Furthermore, if the API key itself is reflected in logs or error messages, injection can assist in extracting those keys through output manipulation. The risk is not just data exposure but also privilege escalation when the injected query changes permissions or retrieves administrative data. This highlights why API keys in Actix must be tied to query scoping and input handling rather than treated as a one-time gate.
Api Keys-Specific Remediation in Actix — concrete code fixes
Remediation focuses on two goals: preventing NoSQL Injection by treating user input as data, not query fragments, and ensuring API keys are used to enforce data ownership. Below are concrete, safe patterns for Actix with MongoDB.
Never concatenate user input into a BSON document. Parse and validate inputs, then use bound values:
use actix_web::{get, web, HttpResponse, Responder, Result};
use mongodb::{bson::{doc, oid::ObjectId}, options::ClientOptions, Client};
use serde::Deserialize;
#[derive(Deserialize)]
struct ProfileQuery {
user_id: String,
}
async fn get_profile_safe(
key: web::Header<actix_web::http::header::Authorization>,
query: web::Query<ProfileQuery>
) -> Result<impl Responder> {
let client = Client::with_uri_str("mongodb://localhost:27017").await.unwrap();
let db = client.database("test");
let coll = db.collection("profiles");
// Validate and normalize input
let user_id = ObjectId::parse_str(&query.user_id)

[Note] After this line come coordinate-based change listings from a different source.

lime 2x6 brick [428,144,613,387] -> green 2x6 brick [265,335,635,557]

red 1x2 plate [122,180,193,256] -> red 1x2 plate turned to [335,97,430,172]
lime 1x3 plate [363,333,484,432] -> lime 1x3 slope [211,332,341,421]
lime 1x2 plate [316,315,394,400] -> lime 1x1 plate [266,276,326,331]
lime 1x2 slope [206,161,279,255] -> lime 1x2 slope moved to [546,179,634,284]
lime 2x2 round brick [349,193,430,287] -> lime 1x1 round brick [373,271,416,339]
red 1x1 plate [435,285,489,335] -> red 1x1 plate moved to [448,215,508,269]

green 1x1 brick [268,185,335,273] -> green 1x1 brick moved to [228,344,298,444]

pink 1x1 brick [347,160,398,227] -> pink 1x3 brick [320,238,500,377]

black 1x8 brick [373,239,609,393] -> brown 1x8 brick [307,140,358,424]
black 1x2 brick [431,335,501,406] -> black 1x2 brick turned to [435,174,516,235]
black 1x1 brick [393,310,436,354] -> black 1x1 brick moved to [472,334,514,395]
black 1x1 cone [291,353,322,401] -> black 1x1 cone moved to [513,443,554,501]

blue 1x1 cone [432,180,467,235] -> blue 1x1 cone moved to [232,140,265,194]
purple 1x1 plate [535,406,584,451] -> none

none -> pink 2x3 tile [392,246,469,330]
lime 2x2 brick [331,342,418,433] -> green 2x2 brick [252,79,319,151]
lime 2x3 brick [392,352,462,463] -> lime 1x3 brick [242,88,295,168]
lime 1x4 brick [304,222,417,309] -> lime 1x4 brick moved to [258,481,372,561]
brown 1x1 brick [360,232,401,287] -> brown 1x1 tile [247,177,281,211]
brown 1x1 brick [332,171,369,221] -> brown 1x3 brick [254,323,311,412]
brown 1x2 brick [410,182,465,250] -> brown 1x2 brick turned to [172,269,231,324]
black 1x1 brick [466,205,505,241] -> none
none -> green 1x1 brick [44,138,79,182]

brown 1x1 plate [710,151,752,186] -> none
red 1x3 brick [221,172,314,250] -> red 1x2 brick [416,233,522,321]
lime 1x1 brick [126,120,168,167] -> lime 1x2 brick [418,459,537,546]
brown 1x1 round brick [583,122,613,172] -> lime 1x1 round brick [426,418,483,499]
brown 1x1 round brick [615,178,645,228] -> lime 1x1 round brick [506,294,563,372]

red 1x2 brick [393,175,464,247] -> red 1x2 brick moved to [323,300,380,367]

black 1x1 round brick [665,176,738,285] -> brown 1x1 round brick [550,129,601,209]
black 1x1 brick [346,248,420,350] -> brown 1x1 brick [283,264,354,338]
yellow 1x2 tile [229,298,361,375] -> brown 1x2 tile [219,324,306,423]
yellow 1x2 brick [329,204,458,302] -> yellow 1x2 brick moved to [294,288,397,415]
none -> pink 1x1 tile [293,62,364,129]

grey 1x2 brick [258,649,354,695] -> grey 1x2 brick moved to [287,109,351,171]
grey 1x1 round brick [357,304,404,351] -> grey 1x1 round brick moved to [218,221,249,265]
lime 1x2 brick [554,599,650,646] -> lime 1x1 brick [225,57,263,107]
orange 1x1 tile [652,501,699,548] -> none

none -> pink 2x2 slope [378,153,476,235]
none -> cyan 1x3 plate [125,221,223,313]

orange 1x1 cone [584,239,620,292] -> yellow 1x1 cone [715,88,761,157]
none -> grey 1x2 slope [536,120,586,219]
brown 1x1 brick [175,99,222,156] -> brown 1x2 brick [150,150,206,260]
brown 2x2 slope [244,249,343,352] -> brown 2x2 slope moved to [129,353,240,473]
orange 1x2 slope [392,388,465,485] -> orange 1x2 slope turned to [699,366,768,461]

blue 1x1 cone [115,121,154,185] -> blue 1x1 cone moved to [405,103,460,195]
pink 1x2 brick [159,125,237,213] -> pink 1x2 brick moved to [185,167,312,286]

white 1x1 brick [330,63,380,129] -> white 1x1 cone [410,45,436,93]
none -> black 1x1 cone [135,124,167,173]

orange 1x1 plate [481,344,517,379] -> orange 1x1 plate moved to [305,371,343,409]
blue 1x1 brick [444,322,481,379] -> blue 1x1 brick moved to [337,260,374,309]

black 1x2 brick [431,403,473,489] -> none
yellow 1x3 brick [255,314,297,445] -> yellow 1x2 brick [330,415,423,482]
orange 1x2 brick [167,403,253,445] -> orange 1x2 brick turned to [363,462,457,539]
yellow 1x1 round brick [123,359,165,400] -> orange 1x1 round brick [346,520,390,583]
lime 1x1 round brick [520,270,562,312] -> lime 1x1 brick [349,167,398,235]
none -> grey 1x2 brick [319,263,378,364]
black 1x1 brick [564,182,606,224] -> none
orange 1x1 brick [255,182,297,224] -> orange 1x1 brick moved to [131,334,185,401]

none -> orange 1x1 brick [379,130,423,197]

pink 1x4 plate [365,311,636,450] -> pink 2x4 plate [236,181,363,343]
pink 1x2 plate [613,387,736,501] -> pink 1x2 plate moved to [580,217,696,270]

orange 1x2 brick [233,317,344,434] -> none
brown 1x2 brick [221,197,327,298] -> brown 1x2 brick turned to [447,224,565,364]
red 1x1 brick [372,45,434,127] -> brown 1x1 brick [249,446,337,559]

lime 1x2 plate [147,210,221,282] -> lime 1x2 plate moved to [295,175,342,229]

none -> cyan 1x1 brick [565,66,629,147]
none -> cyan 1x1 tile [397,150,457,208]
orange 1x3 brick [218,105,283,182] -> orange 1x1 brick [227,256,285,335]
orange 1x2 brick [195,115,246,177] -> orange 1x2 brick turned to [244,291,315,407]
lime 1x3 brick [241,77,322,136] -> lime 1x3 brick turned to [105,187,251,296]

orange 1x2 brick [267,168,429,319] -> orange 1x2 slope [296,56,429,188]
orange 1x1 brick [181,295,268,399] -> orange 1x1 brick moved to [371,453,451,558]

.map_err(|_| actix_web::error::ErrorBadRequest("Invalid user ID"))?;
// Scoped query: bind both identity and ownership
let filter = doc! { "_id": user_id };
let opts = None;
match coll.find_one(filter, opts).await {
Ok(Some(doc)) => Ok(HttpResponse::Ok().body(format!("{:?}", doc))),
_ => Ok(HttpResponse::NotFound().finish()),
}
}
By parsing user_id into an ObjectId, we ensure the input matches the expected type and prevents injection via malformed queries.
Do not treat API keys as a simple on/off gate. Use them to scope data access, ensuring a caller cannot read other users’ documents:
use actix_web::HttpRequest;
use mongodb::bson::doc;
async fn get_profile_with_key(
req: HttpRequest,
query: web::Query<ProfileQuery>
) -> Result<impl Responder> {
let client = Client::with_uri_str("mongodb://localhost:27017").await.unwrap();
let db = client.database("test");
let coll = db.collection("profiles");
// Extract API key from headers (example scheme: ApiKey token)
let api_key = req.headers()
.get("X-API-Key")
.and_then(|v| v.to_str().ok())
.ok_or_else(|| actix_web::error::ErrorUnauthorized("Missing API key"))?;
// In practice, validate api_key against a permissions store and derive user_id
let allowed_user_id = lookup_user_for_key(api_key).map_err(|_| actix_web::error::ErrorForbidden("Insufficient scope"))?;
// Enforce ownership in the filter
let filter = doc! {
"_id": ObjectId::parse_str(&query.user_id)?,
"owner_key": api_key
};
let opts = None;
match coll.find_one(filter, opts).await {
Ok(Some(doc)) => Ok(HttpResponse::Ok().body(format!("{:?}", doc))),
_ => Ok(HttpResponse::NotFound().finish()),
}
}
fn lookup_user_for_key(_key: &str) -> Result<mongodb::bson::oid::ObjectId, &'static str> {
// Stub: validate key and return associated user ObjectId
Ok(ObjectId::new())
}
This pattern ensures the API key influences the query filter, preventing horizontal privilege escalation. Combined with input validation, it mitigates both injection and authorization flaws.